Hardware design source files:
- - - -

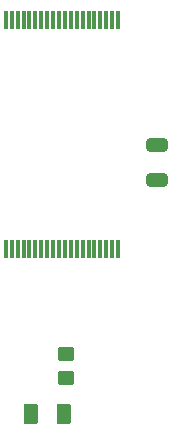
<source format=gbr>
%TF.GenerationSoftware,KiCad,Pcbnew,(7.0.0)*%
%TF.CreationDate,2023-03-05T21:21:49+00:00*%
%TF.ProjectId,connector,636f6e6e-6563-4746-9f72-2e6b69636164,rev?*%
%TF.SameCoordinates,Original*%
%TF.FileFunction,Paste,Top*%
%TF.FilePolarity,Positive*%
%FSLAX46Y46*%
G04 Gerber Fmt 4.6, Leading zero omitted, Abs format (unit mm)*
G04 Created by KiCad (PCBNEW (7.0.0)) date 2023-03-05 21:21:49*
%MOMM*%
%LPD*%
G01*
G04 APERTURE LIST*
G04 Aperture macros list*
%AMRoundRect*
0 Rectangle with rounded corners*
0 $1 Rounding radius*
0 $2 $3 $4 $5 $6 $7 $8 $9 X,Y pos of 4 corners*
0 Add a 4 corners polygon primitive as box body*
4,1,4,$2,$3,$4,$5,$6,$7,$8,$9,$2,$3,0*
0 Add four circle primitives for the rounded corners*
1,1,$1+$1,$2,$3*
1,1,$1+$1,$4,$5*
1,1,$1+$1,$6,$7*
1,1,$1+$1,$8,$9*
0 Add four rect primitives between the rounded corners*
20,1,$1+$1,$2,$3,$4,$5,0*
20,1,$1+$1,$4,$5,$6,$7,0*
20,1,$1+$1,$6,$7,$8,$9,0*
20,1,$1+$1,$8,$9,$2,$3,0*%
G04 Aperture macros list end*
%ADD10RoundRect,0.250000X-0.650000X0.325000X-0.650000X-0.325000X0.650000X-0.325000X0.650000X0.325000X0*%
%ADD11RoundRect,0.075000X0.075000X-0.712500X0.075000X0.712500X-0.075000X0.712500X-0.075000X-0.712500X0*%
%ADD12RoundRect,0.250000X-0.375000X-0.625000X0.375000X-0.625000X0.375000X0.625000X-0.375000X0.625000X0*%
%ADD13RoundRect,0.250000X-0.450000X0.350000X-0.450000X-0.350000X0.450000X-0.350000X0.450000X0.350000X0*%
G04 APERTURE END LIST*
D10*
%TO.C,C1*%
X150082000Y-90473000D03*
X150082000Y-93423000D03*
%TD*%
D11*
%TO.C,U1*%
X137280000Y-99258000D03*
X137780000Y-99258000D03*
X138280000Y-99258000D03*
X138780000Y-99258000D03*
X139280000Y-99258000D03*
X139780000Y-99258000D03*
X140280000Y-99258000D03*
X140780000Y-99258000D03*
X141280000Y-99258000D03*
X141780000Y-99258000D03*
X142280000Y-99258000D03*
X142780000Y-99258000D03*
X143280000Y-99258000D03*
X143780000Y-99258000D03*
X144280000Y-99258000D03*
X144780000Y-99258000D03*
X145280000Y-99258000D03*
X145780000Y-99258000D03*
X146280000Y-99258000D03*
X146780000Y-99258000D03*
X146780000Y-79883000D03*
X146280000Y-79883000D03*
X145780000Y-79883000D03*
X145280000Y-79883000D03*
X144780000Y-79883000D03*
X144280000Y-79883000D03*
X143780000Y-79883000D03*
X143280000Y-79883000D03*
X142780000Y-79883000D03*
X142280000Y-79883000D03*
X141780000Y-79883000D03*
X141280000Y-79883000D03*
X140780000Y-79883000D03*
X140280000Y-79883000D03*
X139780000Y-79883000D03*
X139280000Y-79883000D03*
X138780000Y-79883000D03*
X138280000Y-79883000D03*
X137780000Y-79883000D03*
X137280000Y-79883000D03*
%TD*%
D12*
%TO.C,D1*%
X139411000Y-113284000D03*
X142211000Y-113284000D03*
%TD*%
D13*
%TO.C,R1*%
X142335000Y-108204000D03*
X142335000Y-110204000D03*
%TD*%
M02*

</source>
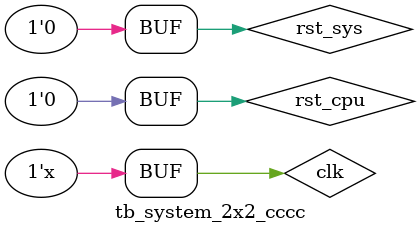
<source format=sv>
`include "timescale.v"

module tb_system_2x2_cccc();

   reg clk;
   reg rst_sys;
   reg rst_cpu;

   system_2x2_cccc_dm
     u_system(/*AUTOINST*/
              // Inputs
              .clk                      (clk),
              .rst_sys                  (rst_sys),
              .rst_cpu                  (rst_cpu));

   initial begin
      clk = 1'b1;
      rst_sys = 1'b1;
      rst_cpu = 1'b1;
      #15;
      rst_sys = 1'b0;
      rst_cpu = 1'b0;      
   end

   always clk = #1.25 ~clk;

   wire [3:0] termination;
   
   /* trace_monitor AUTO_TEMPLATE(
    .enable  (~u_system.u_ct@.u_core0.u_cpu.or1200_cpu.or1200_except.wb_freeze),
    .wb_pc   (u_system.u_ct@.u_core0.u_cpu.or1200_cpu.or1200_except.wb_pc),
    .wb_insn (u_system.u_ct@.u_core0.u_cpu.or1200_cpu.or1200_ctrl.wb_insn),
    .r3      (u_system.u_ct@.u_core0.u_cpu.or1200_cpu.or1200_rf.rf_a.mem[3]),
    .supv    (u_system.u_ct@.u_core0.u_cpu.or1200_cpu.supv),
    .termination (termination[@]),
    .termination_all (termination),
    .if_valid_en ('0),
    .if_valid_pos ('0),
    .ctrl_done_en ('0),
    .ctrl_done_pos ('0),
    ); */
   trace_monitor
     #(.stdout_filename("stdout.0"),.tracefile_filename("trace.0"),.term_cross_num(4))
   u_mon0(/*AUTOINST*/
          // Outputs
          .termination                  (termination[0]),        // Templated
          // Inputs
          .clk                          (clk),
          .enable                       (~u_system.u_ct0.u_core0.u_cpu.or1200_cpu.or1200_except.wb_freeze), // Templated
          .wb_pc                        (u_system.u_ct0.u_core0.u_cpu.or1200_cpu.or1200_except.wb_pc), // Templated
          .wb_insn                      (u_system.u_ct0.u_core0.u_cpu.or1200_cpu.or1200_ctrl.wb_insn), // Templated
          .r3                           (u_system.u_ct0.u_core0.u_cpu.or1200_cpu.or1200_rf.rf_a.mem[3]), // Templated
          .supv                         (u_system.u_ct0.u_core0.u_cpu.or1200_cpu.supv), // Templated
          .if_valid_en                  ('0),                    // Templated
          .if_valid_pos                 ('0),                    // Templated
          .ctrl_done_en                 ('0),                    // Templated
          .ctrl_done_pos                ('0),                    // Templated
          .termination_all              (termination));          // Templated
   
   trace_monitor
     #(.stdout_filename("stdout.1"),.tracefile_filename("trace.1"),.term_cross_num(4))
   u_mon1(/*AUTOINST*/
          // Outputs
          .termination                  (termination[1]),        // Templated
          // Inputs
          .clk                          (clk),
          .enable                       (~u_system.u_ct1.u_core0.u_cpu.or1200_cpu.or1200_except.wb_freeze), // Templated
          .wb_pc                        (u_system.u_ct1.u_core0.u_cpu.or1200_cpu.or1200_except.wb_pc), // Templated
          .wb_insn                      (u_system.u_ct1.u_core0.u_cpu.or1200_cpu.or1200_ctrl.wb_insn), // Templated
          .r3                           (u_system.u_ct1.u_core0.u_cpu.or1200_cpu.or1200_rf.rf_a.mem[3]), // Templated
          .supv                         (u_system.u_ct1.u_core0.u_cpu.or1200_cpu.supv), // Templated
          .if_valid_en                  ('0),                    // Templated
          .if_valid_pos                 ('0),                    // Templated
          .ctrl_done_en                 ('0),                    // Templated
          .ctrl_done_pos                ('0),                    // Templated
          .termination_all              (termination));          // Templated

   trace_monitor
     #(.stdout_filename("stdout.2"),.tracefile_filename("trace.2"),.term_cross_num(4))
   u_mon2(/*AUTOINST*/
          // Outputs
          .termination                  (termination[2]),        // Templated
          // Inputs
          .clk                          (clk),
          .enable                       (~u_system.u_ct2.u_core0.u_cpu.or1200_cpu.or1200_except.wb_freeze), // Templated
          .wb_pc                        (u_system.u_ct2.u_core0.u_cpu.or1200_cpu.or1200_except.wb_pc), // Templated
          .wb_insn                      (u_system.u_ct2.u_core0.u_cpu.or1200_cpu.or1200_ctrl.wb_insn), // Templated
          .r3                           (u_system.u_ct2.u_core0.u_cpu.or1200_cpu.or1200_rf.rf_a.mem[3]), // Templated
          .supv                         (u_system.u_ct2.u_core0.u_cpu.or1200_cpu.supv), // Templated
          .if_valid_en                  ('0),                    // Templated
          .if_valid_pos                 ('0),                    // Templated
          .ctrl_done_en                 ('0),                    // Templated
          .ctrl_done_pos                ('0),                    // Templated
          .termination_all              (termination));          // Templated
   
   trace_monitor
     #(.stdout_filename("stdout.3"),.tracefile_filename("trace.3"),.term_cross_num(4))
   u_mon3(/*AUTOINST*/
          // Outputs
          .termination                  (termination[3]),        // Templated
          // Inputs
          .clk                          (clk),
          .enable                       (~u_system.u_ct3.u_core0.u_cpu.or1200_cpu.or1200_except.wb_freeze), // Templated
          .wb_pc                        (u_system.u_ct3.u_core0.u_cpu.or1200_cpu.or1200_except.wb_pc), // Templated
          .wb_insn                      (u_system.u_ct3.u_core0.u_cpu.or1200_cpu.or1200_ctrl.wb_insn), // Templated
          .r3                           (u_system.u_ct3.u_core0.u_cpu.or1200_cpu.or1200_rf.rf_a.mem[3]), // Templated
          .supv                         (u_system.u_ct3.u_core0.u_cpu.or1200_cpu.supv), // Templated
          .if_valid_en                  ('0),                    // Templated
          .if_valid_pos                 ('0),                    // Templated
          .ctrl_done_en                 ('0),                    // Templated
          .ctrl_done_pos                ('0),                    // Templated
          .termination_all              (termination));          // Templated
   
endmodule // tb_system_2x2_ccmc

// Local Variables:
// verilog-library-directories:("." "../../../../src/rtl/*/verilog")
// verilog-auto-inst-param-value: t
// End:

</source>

- - - -

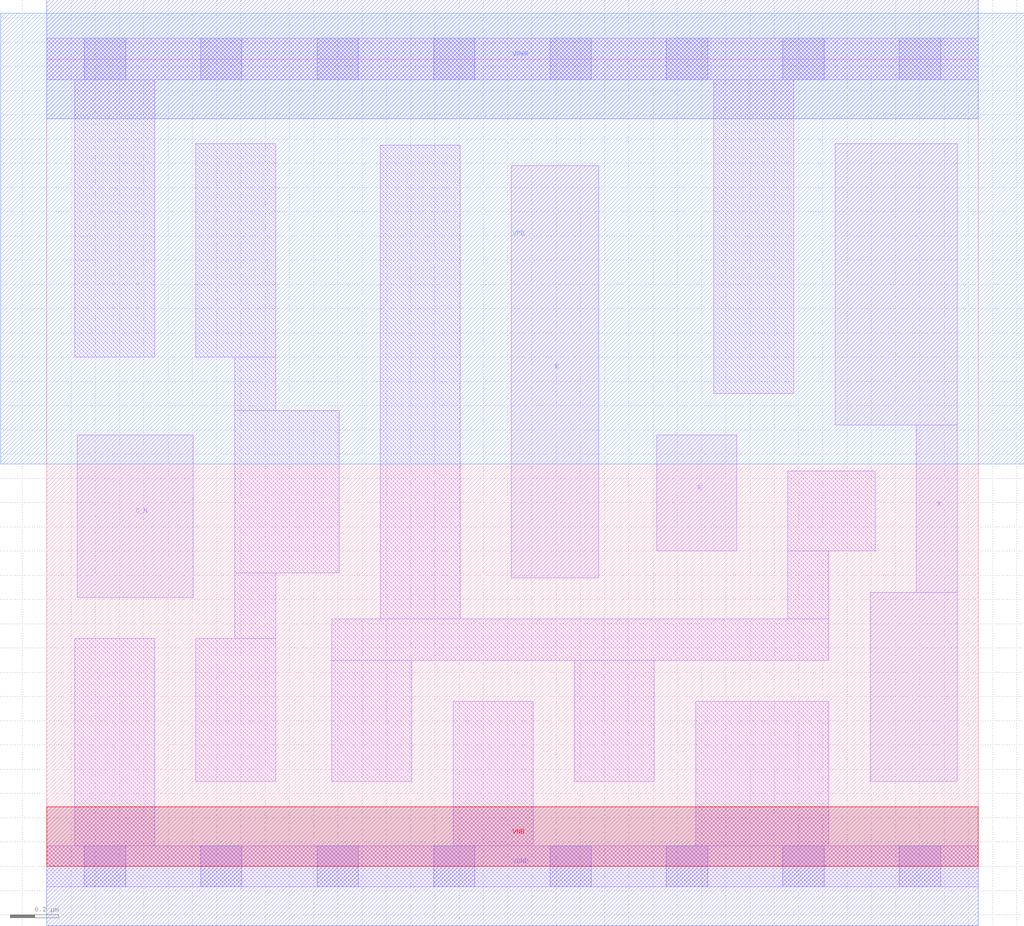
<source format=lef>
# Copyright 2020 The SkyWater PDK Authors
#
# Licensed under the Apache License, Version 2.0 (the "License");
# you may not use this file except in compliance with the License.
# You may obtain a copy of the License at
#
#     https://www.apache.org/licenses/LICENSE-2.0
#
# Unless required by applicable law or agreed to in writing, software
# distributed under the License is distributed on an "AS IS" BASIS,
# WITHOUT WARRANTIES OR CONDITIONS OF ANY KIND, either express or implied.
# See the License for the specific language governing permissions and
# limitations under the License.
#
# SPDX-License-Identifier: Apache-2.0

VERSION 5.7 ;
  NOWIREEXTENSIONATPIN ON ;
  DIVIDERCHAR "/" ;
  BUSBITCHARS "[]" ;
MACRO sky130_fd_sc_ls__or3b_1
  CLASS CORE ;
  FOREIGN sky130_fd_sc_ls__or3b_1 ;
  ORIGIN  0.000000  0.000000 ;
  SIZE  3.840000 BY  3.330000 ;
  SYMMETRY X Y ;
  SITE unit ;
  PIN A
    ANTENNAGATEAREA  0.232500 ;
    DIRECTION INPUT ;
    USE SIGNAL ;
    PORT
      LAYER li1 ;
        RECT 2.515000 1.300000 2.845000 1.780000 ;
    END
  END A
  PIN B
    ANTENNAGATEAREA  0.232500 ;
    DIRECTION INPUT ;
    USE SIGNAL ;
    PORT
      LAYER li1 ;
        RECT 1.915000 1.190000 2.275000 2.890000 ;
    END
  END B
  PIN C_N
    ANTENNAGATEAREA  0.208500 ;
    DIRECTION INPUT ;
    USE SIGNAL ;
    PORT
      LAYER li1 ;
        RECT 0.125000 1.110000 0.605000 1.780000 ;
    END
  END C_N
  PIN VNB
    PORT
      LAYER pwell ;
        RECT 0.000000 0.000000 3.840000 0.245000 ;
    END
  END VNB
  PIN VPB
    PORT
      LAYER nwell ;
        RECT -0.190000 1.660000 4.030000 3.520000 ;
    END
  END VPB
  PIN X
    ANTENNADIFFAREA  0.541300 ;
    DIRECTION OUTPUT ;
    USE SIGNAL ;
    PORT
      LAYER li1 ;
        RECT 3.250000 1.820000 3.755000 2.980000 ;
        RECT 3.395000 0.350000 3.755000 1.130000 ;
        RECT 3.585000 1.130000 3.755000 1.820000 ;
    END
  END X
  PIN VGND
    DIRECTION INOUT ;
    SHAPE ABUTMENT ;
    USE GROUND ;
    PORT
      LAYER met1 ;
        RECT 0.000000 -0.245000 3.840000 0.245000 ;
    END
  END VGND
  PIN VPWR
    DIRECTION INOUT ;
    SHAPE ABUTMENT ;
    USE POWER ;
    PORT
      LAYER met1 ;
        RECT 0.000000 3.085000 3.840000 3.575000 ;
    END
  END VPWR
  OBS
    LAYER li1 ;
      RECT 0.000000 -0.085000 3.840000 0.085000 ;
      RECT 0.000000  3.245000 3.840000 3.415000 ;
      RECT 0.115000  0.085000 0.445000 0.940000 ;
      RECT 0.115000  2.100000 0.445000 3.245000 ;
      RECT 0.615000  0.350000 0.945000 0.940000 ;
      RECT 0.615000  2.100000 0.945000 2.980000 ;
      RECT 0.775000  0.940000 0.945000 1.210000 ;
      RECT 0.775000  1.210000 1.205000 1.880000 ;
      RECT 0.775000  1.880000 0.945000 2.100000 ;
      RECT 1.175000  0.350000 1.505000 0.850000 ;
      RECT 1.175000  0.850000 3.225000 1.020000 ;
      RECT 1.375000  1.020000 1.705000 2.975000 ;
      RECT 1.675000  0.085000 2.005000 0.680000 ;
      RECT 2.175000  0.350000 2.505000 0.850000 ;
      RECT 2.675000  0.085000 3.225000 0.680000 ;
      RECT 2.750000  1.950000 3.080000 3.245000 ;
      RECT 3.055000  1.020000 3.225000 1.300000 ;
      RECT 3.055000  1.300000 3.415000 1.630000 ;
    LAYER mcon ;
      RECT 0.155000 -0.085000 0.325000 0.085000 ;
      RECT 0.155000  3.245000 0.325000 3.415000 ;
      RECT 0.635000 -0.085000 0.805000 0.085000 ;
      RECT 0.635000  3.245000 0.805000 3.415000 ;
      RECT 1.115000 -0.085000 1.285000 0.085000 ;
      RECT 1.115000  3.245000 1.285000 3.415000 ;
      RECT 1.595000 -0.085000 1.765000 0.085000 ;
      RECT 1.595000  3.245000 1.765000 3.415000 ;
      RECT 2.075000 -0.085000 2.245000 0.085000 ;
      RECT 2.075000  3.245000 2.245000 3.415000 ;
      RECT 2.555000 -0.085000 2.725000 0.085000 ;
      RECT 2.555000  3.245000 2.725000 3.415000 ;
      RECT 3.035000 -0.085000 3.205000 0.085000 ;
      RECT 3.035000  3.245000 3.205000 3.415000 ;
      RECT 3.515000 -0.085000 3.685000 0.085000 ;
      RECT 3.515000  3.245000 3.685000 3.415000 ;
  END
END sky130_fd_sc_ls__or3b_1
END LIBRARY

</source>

- - - -

# YOUR OBJECTIVE
Once you find the line with "X145280000Y-99258000D03*" in the entries above, output it and each line after it up to and including the line with "X139280000Y-79883000D03*", and nothing else.

# EXERCISE RESPONSE
X145280000Y-99258000D03*
X145780000Y-99258000D03*
X146280000Y-99258000D03*
X146780000Y-99258000D03*
X146780000Y-79883000D03*
X146280000Y-79883000D03*
X145780000Y-79883000D03*
X145280000Y-79883000D03*
X144780000Y-79883000D03*
X144280000Y-79883000D03*
X143780000Y-79883000D03*
X143280000Y-79883000D03*
X142780000Y-79883000D03*
X142280000Y-79883000D03*
X141780000Y-79883000D03*
X141280000Y-79883000D03*
X140780000Y-79883000D03*
X140280000Y-79883000D03*
X139780000Y-79883000D03*
X139280000Y-79883000D03*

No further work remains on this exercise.